REQUIREMENT
Please turn the lines of the records from the one containing "kingdom: Plantae" through the one containing "collectors: C. O. Levine" into a Markdown table with two columns, Row and Line, giving each line a row number and leaving out blank lines.

INPUT FOR THIS TASK

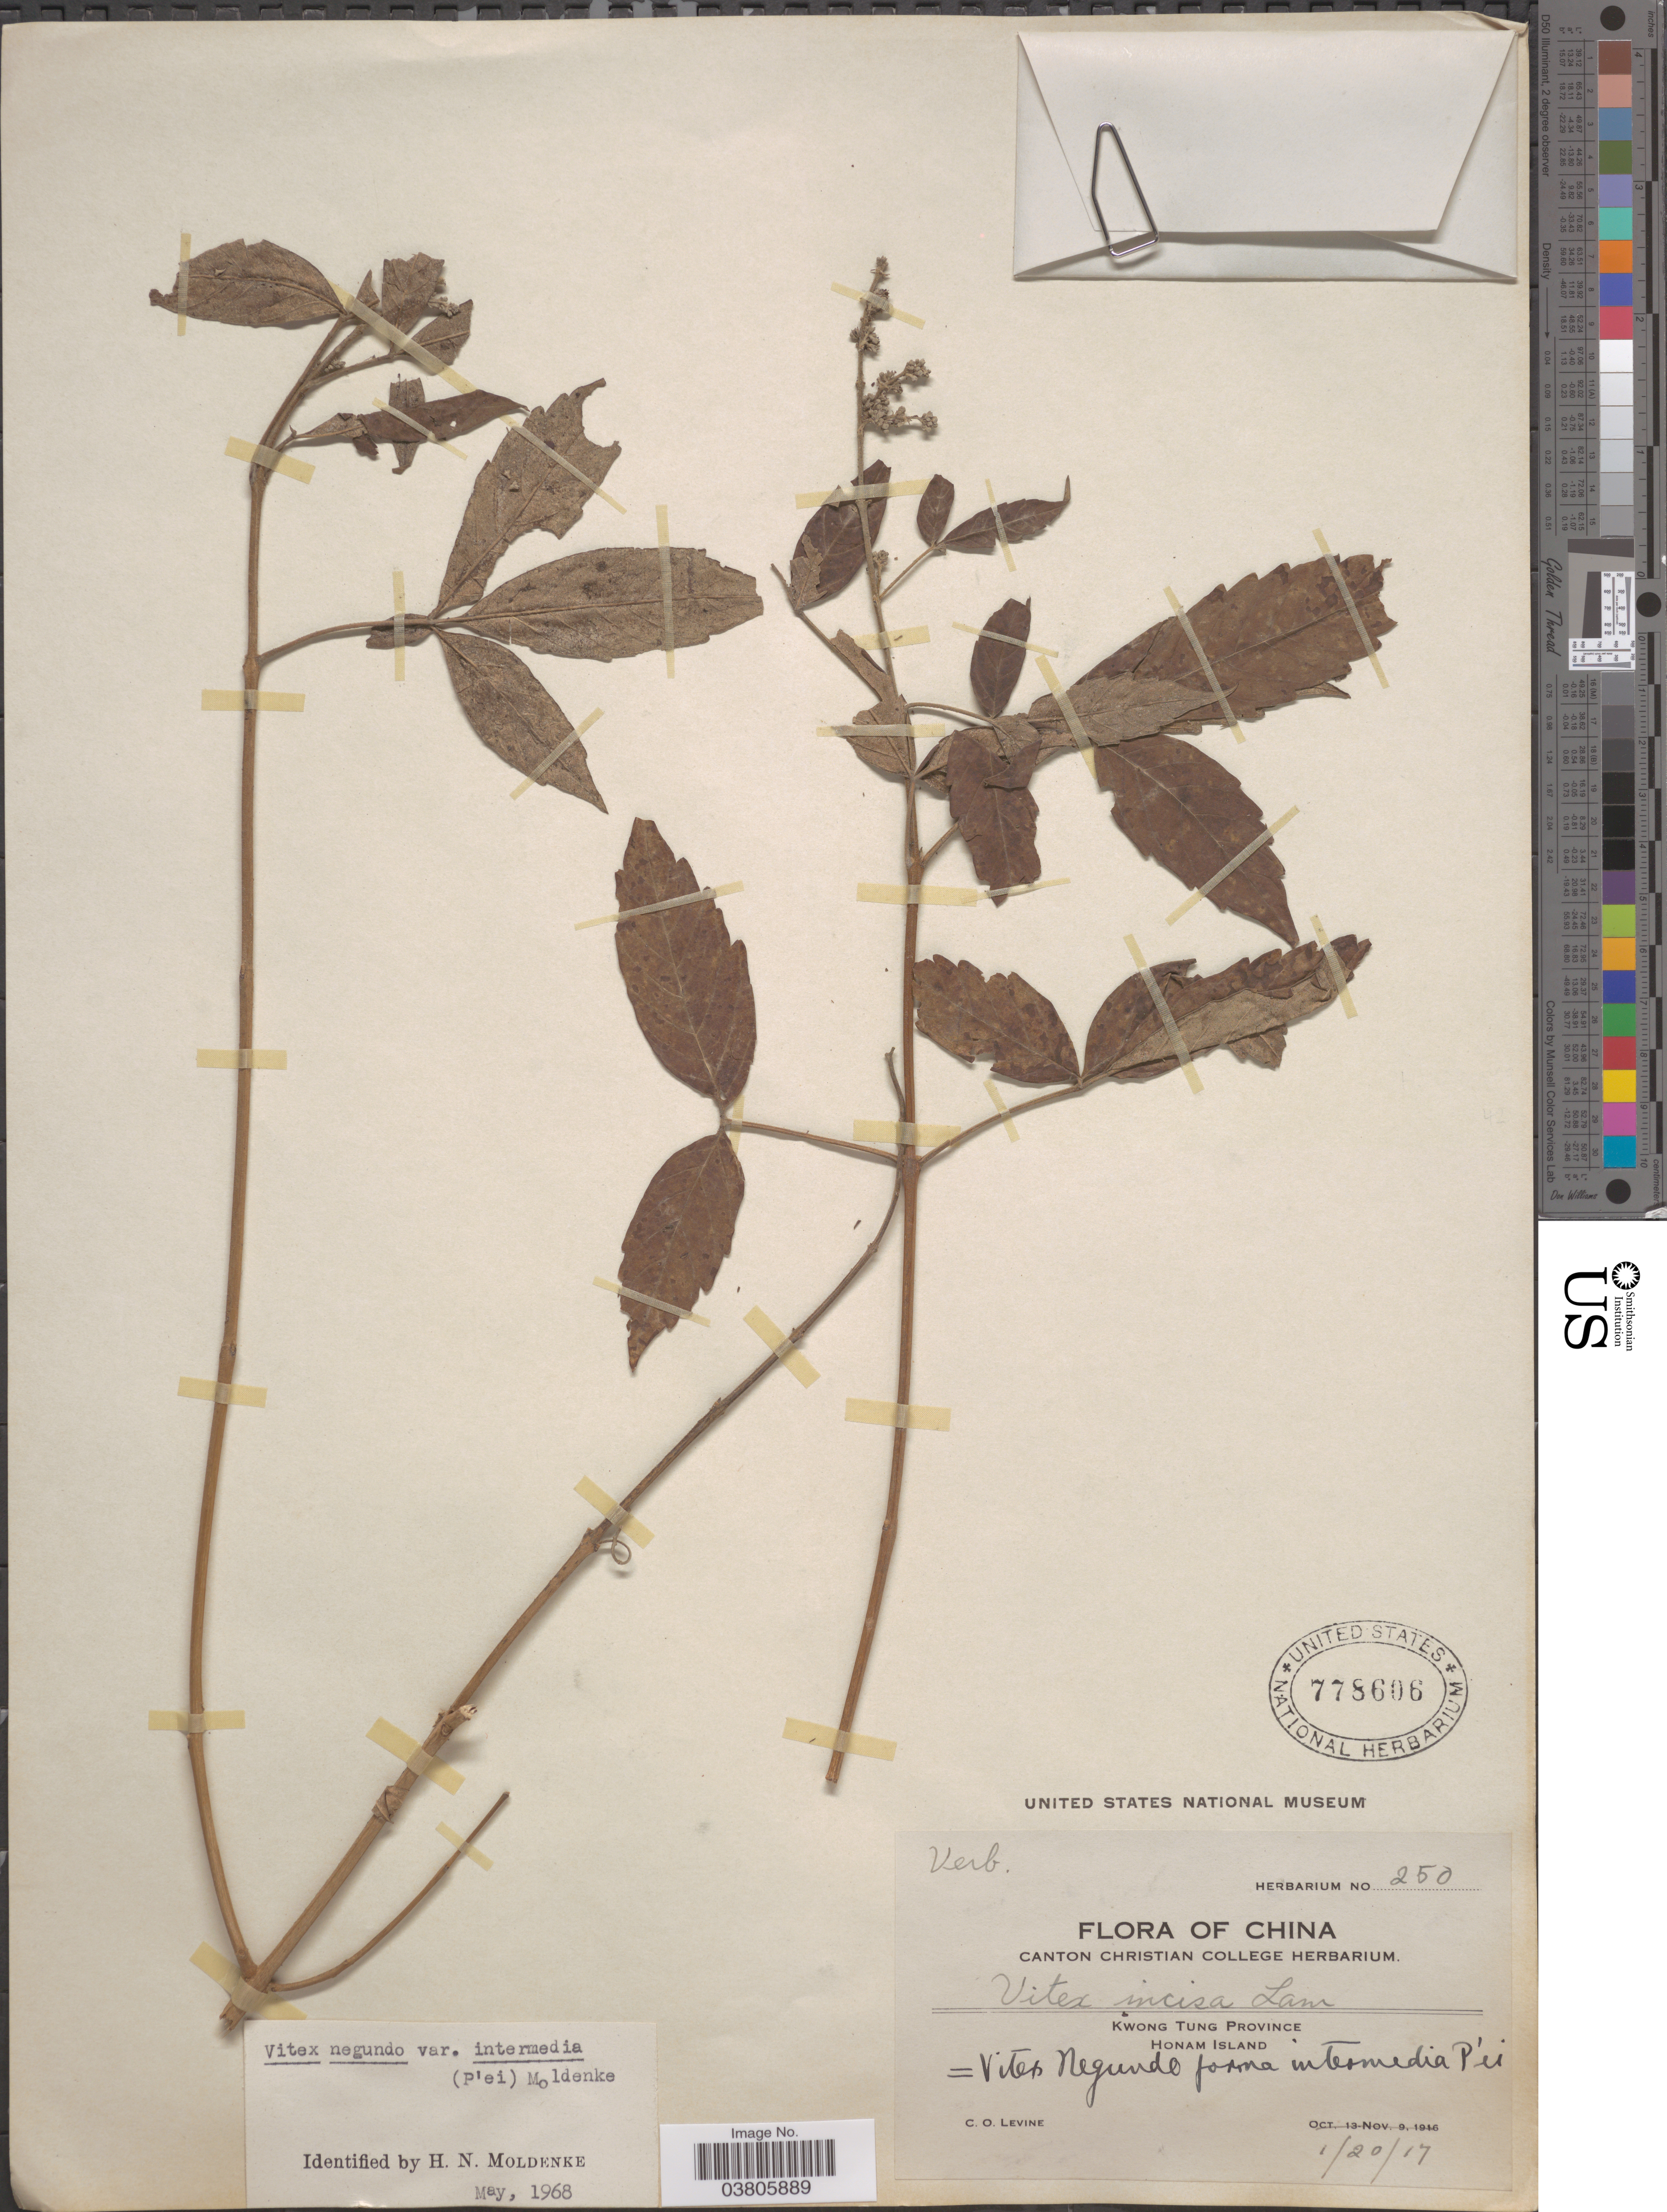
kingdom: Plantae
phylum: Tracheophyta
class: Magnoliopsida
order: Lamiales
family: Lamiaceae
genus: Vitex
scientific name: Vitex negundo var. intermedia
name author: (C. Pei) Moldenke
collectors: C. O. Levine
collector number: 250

* * *

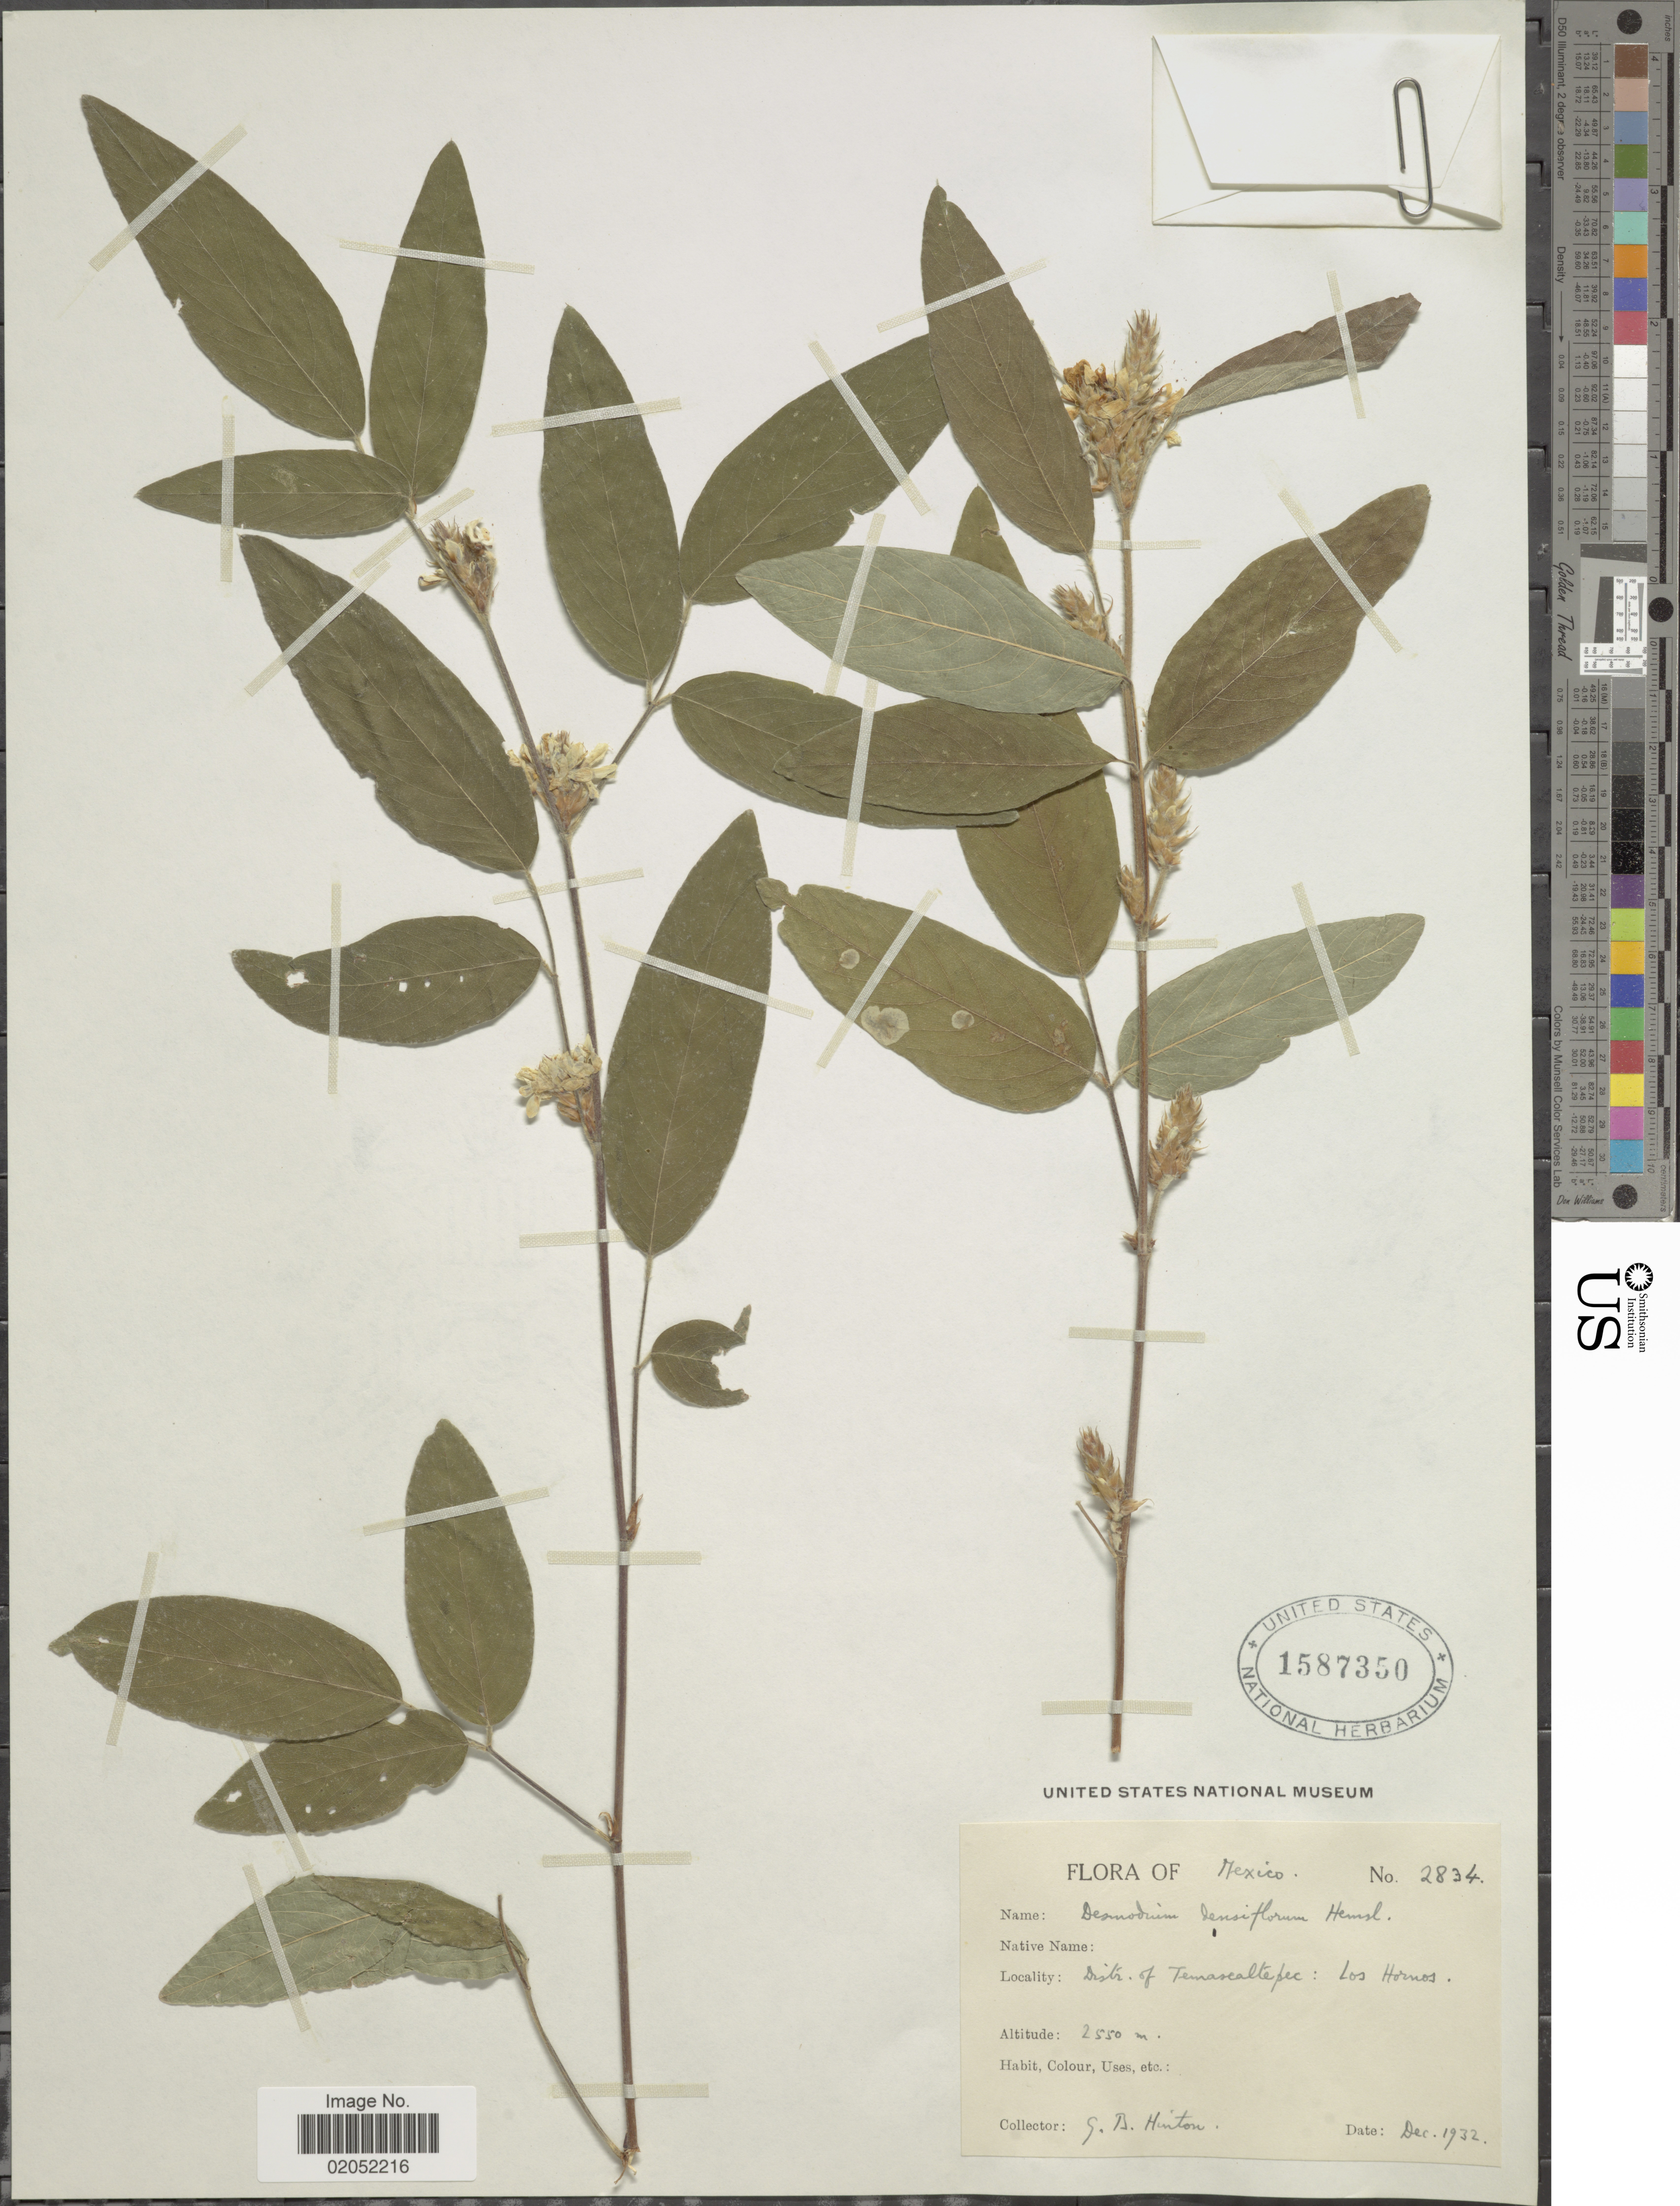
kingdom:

SOLUTION TO THIS PROBLEM
| Row | Line |
|---|---|
| 1 | kingdom: Plantae |
| 2 | phylum: Tracheophyta |
| 3 | class: Magnoliopsida |
| 4 | order: Lamiales |
| 5 | family: Lamiaceae |
| 6 | genus: Vitex |
| 7 | scientific name: Vitex negundo var. intermedia |
| 8 | name author: (C. Pei) Moldenke |
| 9 | collectors: C. O. Levine |